» **TRY IT**
Word for word, retype the records below.

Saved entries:

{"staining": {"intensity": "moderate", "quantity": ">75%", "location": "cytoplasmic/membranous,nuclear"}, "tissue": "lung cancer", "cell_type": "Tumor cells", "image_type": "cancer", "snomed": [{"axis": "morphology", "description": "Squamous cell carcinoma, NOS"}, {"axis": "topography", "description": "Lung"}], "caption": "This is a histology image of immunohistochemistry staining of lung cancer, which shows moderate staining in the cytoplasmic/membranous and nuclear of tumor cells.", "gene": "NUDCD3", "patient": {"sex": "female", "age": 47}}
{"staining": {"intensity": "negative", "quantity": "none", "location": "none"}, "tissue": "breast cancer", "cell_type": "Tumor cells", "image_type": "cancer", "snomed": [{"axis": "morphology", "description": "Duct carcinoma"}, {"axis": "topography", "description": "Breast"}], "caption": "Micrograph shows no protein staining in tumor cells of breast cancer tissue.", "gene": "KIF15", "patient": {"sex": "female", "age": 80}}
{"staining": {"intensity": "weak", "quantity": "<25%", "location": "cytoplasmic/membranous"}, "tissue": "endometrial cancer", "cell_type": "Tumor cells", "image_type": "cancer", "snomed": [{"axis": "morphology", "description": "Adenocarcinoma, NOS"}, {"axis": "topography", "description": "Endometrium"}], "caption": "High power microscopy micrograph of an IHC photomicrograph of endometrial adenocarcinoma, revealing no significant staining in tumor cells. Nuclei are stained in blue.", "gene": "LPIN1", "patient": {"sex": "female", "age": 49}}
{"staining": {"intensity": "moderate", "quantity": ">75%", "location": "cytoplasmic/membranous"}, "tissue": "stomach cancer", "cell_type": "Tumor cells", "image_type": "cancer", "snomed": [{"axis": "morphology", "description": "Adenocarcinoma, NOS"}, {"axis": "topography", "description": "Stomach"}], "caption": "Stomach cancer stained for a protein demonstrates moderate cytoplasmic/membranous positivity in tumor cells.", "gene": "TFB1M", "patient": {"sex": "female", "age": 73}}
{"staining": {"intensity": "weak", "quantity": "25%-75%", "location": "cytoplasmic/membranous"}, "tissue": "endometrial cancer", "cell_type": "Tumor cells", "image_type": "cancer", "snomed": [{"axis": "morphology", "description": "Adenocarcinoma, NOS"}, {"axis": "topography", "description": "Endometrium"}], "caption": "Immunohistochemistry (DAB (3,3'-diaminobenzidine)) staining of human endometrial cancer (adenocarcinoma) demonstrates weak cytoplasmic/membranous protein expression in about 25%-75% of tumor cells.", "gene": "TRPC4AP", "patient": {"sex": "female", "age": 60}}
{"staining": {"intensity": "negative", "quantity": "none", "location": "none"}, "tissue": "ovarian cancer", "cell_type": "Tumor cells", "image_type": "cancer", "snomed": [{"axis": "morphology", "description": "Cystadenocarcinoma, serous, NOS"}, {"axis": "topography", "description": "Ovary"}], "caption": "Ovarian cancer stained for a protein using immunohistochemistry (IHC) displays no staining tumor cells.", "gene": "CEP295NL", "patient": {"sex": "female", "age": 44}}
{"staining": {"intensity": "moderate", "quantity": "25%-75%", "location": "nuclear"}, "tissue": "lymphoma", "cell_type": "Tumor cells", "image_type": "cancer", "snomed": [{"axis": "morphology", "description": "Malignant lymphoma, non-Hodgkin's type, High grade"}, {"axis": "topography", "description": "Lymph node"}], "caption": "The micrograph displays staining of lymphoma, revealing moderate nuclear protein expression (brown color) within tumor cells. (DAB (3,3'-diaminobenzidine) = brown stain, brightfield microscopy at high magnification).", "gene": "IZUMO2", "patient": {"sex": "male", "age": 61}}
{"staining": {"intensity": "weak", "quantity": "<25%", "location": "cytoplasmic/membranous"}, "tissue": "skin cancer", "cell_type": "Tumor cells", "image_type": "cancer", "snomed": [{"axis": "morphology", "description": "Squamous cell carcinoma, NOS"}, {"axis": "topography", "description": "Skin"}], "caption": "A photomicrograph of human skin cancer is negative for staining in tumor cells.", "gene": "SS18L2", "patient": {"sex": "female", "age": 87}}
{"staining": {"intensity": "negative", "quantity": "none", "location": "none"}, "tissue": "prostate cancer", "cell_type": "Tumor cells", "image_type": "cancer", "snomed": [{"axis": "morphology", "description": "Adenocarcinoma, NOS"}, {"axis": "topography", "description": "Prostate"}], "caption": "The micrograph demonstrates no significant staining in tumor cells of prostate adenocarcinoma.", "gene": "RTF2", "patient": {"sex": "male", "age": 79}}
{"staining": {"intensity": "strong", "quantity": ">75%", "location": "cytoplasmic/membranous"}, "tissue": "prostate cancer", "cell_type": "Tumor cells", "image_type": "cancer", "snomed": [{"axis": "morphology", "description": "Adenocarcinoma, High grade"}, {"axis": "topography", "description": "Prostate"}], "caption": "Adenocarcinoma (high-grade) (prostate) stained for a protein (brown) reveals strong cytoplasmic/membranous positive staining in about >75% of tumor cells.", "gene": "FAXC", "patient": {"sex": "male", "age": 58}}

» **TASK RESULT**
{"staining": {"intensity": "moderate", "quantity": ">75%", "location": "cytoplasmic/membranous,nuclear"}, "tissue": "lung cancer", "cell_type": "Tumor cells", "image_type": "cancer", "snomed": [{"axis": "morphology", "description": "Squamous cell carcinoma, NOS"}, {"axis": "topography", "description": "Lung"}], "caption": "This is a histology image of immunohistochemistry staining of lung cancer, which shows moderate staining in the cytoplasmic/membranous and nuclear of tumor cells.", "gene": "NUDCD3", "patient": {"sex": "female", "age": 47}}
{"staining": {"intensity": "negative", "quantity": "none", "location": "none"}, "tissue": "breast cancer", "cell_type": "Tumor cells", "image_type": "cancer", "snomed": [{"axis": "morphology", "description": "Duct carcinoma"}, {"axis": "topography", "description": "Breast"}], "caption": "Micrograph shows no protein staining in tumor cells of breast cancer tissue.", "gene": "KIF15", "patient": {"sex": "female", "age": 80}}
{"staining": {"intensity": "weak", "quantity": "<25%", "location": "cytoplasmic/membranous"}, "tissue": "endometrial cancer", "cell_type": "Tumor cells", "image_type": "cancer", "snomed": [{"axis": "morphology", "description": "Adenocarcinoma, NOS"}, {"axis": "topography", "description": "Endometrium"}], "caption": "High power microscopy micrograph of an IHC photomicrograph of endometrial adenocarcinoma, revealing no significant staining in tumor cells. Nuclei are stained in blue.", "gene": "LPIN1", "patient": {"sex": "female", "age": 49}}
{"staining": {"intensity": "moderate", "quantity": ">75%", "location": "cytoplasmic/membranous"}, "tissue": "stomach cancer", "cell_type": "Tumor cells", "image_type": "cancer", "snomed": [{"axis": "morphology", "description": "Adenocarcinoma, NOS"}, {"axis": "topography", "description": "Stomach"}], "caption": "Stomach cancer stained for a protein demonstrates moderate cytoplasmic/membranous positivity in tumor cells.", "gene": "TFB1M", "patient": {"sex": "female", "age": 73}}
{"staining": {"intensity": "weak", "quantity": "25%-75%", "location": "cytoplasmic/membranous"}, "tissue": "endometrial cancer", "cell_type": "Tumor cells", "image_type": "cancer", "snomed": [{"axis": "morphology", "description": "Adenocarcinoma, NOS"}, {"axis": "topography", "description": "Endometrium"}], "caption": "Immunohistochemistry (DAB (3,3'-diaminobenzidine)) staining of human endometrial cancer (adenocarcinoma) demonstrates weak cytoplasmic/membranous protein expression in about 25%-75% of tumor cells.", "gene": "TRPC4AP", "patient": {"sex": "female", "age": 60}}
{"staining": {"intensity": "negative", "quantity": "none", "location": "none"}, "tissue": "ovarian cancer", "cell_type": "Tumor cells", "image_type": "cancer", "snomed": [{"axis": "morphology", "description": "Cystadenocarcinoma, serous, NOS"}, {"axis": "topography", "description": "Ovary"}], "caption": "Ovarian cancer stained for a protein using immunohistochemistry (IHC) displays no staining tumor cells.", "gene": "CEP295NL", "patient": {"sex": "female", "age": 44}}
{"staining": {"intensity": "moderate", "quantity": "25%-75%", "location": "nuclear"}, "tissue": "lymphoma", "cell_type": "Tumor cells", "image_type": "cancer", "snomed": [{"axis": "morphology", "description": "Malignant lymphoma, non-Hodgkin's type, High grade"}, {"axis": "topography", "description": "Lymph node"}], "caption": "The micrograph displays staining of lymphoma, revealing moderate nuclear protein expression (brown color) within tumor cells. (DAB (3,3'-diaminobenzidine) = brown stain, brightfield microscopy at high magnification).", "gene": "IZUMO2", "patient": {"sex": "male", "age": 61}}
{"staining": {"intensity": "weak", "quantity": "<25%", "location": "cytoplasmic/membranous"}, "tissue": "skin cancer", "cell_type": "Tumor cells", "image_type": "cancer", "snomed": [{"axis": "morphology", "description": "Squamous cell carcinoma, NOS"}, {"axis": "topography", "description": "Skin"}], "caption": "A photomicrograph of human skin cancer is negative for staining in tumor cells.", "gene": "SS18L2", "patient": {"sex": "female", "age": 87}}
{"staining": {"intensity": "negative", "quantity": "none", "location": "none"}, "tissue": "prostate cancer", "cell_type": "Tumor cells", "image_type": "cancer", "snomed": [{"axis": "morphology", "description": "Adenocarcinoma, NOS"}, {"axis": "topography", "description": "Prostate"}], "caption": "The micrograph demonstrates no significant staining in tumor cells of prostate adenocarcinoma.", "gene": "RTF2", "patient": {"sex": "male", "age": 79}}
{"staining": {"intensity": "strong", "quantity": ">75%", "location": "cytoplasmic/membranous"}, "tissue": "prostate cancer", "cell_type": "Tumor cells", "image_type": "cancer", "snomed": [{"axis": "morphology", "description": "Adenocarcinoma, High grade"}, {"axis": "topography", "description": "Prostate"}], "caption": "Adenocarcinoma (high-grade) (prostate) stained for a protein (brown) reveals strong cytoplasmic/membranous positive staining in about >75% of tumor cells.", "gene": "FAXC", "patient": {"sex": "male", "age": 58}}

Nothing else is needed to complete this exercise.